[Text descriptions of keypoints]
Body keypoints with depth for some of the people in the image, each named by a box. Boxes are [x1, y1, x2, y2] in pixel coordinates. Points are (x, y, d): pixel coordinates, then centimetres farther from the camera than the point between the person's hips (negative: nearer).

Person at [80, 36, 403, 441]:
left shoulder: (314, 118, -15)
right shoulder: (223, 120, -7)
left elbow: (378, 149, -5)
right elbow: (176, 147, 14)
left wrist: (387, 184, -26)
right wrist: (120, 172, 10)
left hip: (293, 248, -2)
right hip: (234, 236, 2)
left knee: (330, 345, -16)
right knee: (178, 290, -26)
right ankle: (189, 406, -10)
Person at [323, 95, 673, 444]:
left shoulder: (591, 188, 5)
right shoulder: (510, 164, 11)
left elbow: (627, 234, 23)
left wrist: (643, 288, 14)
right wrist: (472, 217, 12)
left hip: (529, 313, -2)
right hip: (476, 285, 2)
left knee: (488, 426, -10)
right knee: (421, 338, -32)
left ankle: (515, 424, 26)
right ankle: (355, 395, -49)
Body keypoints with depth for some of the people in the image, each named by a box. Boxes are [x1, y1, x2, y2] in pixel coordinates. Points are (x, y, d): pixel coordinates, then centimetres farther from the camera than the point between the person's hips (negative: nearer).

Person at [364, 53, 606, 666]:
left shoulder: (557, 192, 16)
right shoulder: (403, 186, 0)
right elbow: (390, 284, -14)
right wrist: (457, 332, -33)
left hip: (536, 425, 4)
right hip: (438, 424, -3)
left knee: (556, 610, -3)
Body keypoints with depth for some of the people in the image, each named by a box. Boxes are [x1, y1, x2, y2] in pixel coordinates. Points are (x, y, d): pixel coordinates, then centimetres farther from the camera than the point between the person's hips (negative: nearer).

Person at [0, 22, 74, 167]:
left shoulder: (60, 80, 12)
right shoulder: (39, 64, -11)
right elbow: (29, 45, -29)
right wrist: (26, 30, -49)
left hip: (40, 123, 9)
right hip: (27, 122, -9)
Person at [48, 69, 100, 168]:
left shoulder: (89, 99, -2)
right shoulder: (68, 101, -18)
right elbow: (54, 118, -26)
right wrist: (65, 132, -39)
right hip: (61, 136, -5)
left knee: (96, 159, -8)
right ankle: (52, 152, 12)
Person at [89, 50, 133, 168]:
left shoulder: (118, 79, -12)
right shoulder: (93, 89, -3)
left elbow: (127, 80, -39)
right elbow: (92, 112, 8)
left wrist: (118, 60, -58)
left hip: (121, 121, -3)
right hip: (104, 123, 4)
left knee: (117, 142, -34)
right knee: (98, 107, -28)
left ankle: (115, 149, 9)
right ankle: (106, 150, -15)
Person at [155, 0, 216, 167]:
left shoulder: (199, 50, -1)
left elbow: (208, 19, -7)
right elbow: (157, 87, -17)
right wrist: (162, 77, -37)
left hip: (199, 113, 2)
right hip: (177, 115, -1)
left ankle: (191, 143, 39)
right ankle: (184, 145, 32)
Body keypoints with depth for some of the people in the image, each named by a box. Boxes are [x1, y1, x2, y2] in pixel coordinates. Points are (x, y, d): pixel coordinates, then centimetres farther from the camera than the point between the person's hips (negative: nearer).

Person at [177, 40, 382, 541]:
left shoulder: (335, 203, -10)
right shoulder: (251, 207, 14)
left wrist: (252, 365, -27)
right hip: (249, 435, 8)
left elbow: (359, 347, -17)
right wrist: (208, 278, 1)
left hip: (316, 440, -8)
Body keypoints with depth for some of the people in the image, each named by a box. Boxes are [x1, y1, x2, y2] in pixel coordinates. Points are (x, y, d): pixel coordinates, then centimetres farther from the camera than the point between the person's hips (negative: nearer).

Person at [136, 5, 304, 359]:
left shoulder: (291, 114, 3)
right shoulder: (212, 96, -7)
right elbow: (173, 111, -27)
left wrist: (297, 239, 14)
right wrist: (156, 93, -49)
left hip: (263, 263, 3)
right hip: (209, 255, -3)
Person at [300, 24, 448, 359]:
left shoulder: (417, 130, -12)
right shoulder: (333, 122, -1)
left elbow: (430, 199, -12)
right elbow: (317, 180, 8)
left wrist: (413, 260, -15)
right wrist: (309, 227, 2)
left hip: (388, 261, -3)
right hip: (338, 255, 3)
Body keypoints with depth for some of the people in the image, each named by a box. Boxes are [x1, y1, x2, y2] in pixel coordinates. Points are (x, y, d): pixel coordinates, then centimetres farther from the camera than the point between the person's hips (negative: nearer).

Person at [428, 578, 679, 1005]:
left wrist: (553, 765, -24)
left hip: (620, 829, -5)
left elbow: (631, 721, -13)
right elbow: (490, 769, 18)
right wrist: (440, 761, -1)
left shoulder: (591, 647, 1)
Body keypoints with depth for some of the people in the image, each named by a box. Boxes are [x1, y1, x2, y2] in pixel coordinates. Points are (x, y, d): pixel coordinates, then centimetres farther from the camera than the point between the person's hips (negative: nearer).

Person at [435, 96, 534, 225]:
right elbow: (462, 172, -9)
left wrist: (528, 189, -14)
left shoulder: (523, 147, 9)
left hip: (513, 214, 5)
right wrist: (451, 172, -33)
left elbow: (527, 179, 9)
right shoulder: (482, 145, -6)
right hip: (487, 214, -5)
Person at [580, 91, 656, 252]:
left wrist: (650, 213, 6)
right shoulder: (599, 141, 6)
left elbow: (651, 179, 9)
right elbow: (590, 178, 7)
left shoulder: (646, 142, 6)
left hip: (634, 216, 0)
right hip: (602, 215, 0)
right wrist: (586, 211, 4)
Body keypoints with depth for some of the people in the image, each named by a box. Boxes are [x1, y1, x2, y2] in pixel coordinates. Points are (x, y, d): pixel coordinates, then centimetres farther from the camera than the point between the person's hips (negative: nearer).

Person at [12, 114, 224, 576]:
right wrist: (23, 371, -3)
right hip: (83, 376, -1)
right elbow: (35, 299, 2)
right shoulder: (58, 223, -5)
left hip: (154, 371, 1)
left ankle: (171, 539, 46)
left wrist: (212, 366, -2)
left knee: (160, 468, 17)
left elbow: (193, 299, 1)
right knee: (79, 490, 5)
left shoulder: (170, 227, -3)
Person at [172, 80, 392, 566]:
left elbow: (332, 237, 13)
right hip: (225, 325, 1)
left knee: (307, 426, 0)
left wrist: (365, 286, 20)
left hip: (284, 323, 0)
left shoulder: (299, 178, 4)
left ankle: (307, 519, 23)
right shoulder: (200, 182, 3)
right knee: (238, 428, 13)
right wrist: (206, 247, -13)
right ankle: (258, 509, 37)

* **EXERCISE DETAILS**:
Rewrite every item above, replacing "centimetres" with "centimeters" and keeping everything else the same.

* **SOLVED PROBLEM**:
Body keypoints with depth for some of the people in the image, each named by a box. Boxes are [x1, y1, x2, y2] in pixel coordinates. Points are (x, y, d): pixel coordinates, then centimeters farther from the camera than the point between the person's hips (negative: nearer).

Person at [80, 36, 403, 441]:
left shoulder: (314, 118, -15)
right shoulder: (223, 120, -7)
left elbow: (378, 149, -5)
right elbow: (176, 147, 14)
left wrist: (387, 184, -26)
right wrist: (120, 172, 10)
left hip: (293, 248, -2)
right hip: (234, 236, 2)
left knee: (330, 345, -16)
right knee: (178, 290, -26)
right ankle: (189, 406, -10)
Person at [323, 95, 673, 444]:
left shoulder: (591, 188, 5)
right shoulder: (510, 164, 11)
left elbow: (627, 234, 23)
left wrist: (643, 288, 14)
right wrist: (472, 217, 12)
left hip: (529, 313, -2)
right hip: (476, 285, 2)
left knee: (488, 426, -10)
right knee: (421, 338, -32)
left ankle: (515, 424, 26)
right ankle: (355, 395, -49)
Body keypoints with depth for some of the people in the image, each named by a box. Boxes are [x1, y1, x2, y2] in pixel coordinates. Points are (x, y, d): pixel coordinates, then centimeters farther from the camera than the point between the person's hips (negative: nearer).

Person at [364, 53, 606, 666]:
left shoulder: (557, 192, 16)
right shoulder: (403, 186, 0)
right elbow: (390, 284, -14)
right wrist: (457, 332, -33)
left hip: (536, 425, 4)
right hip: (438, 424, -3)
left knee: (556, 610, -3)
Body keypoints with depth for some of the people in the image, each named by a box. Boxes are [x1, y1, x2, y2] in pixel coordinates. Points are (x, y, d): pixel coordinates, then centimeters farther from the camera than the point between the person's hips (negative: nearer).

Person at [0, 22, 74, 167]:
left shoulder: (60, 80, 12)
right shoulder: (39, 64, -11)
right elbow: (29, 45, -29)
right wrist: (26, 30, -49)
left hip: (40, 123, 9)
right hip: (27, 122, -9)
Person at [48, 69, 100, 168]:
left shoulder: (89, 99, -2)
right shoulder: (68, 101, -18)
right elbow: (54, 118, -26)
right wrist: (65, 132, -39)
right hip: (61, 136, -5)
left knee: (96, 159, -8)
right ankle: (52, 152, 12)
Person at [89, 50, 133, 168]:
left shoulder: (118, 79, -12)
right shoulder: (93, 89, -3)
left elbow: (127, 80, -39)
right elbow: (92, 112, 8)
left wrist: (118, 60, -58)
left hip: (121, 121, -3)
right hip: (104, 123, 4)
left knee: (117, 142, -34)
right knee: (98, 107, -28)
left ankle: (115, 149, 9)
right ankle: (106, 150, -15)
Person at [155, 0, 216, 167]:
left shoulder: (199, 50, -1)
left elbow: (208, 19, -7)
right elbow: (157, 87, -17)
right wrist: (162, 77, -37)
left hip: (199, 113, 2)
right hip: (177, 115, -1)
left ankle: (191, 143, 39)
right ankle: (184, 145, 32)
Body keypoints with depth for some of the people in the image, each named by a box. Boxes are [x1, y1, x2, y2] in pixel coordinates. Points are (x, y, d): pixel coordinates, then centimeters farther from the camera than the point between the person's hips (negative: nearer).

Person at [177, 40, 382, 541]:
left shoulder: (335, 203, -10)
right shoulder: (251, 207, 14)
left wrist: (252, 365, -27)
right hip: (249, 435, 8)
left elbow: (359, 347, -17)
right wrist: (208, 278, 1)
left hip: (316, 440, -8)
Body keypoints with depth for some of the people in the image, each named by a box. Boxes are [x1, y1, x2, y2] in pixel coordinates. Points are (x, y, d): pixel coordinates, then centimeters farther from the camera than the point between the person's hips (negative: nearer).

Person at [136, 5, 304, 359]:
left shoulder: (291, 114, 3)
right shoulder: (212, 96, -7)
right elbow: (173, 111, -27)
left wrist: (297, 239, 14)
right wrist: (156, 93, -49)
left hip: (263, 263, 3)
right hip: (209, 255, -3)
Person at [300, 24, 448, 359]:
left shoulder: (417, 130, -12)
right shoulder: (333, 122, -1)
left elbow: (430, 199, -12)
right elbow: (317, 180, 8)
left wrist: (413, 260, -15)
right wrist: (309, 227, 2)
left hip: (388, 261, -3)
right hip: (338, 255, 3)
Body keypoints with depth for some of the people in the image, each named by a box. Boxes are [x1, y1, x2, y2] in pixel coordinates. Points are (x, y, d): pixel coordinates, then centimeters farther from the camera than the point between the person's hips (negative: nearer).

Person at [428, 578, 679, 1005]:
left wrist: (553, 765, -24)
left hip: (620, 829, -5)
left elbow: (631, 721, -13)
right elbow: (490, 769, 18)
right wrist: (440, 761, -1)
left shoulder: (591, 647, 1)
Body keypoints with depth for some of the people in the image, each named by a box. Boxes are [x1, y1, x2, y2] in pixel coordinates. Points are (x, y, d): pixel coordinates, then centimeters farther from the camera than the point between the person's hips (negative: nearer).

Person at [435, 96, 534, 225]:
right elbow: (462, 172, -9)
left wrist: (528, 189, -14)
left shoulder: (523, 147, 9)
left hip: (513, 214, 5)
right wrist: (451, 172, -33)
left elbow: (527, 179, 9)
right shoulder: (482, 145, -6)
right hip: (487, 214, -5)
Person at [580, 91, 656, 252]:
left wrist: (650, 213, 6)
right shoulder: (599, 141, 6)
left elbow: (651, 179, 9)
right elbow: (590, 178, 7)
left shoulder: (646, 142, 6)
left hip: (634, 216, 0)
right hip: (602, 215, 0)
right wrist: (586, 211, 4)
Body keypoints with depth for some of the people in the image, each named by a box. Boxes are [x1, y1, x2, y2] in pixel coordinates. Points are (x, y, d): pixel coordinates, then centimeters farther from the camera than the point between the person's hips (negative: nearer).

Person at [12, 114, 224, 576]:
right wrist: (23, 371, -3)
right hip: (83, 376, -1)
right elbow: (35, 299, 2)
right shoulder: (58, 223, -5)
left hip: (154, 371, 1)
left ankle: (171, 539, 46)
left wrist: (212, 366, -2)
left knee: (160, 468, 17)
left elbow: (193, 299, 1)
right knee: (79, 490, 5)
left shoulder: (170, 227, -3)
Person at [172, 80, 392, 566]:
left elbow: (332, 237, 13)
right hip: (225, 325, 1)
left knee: (307, 426, 0)
left wrist: (365, 286, 20)
left hip: (284, 323, 0)
left shoulder: (299, 178, 4)
left ankle: (307, 519, 23)
right shoulder: (200, 182, 3)
right knee: (238, 428, 13)
right wrist: (206, 247, -13)
right ankle: (258, 509, 37)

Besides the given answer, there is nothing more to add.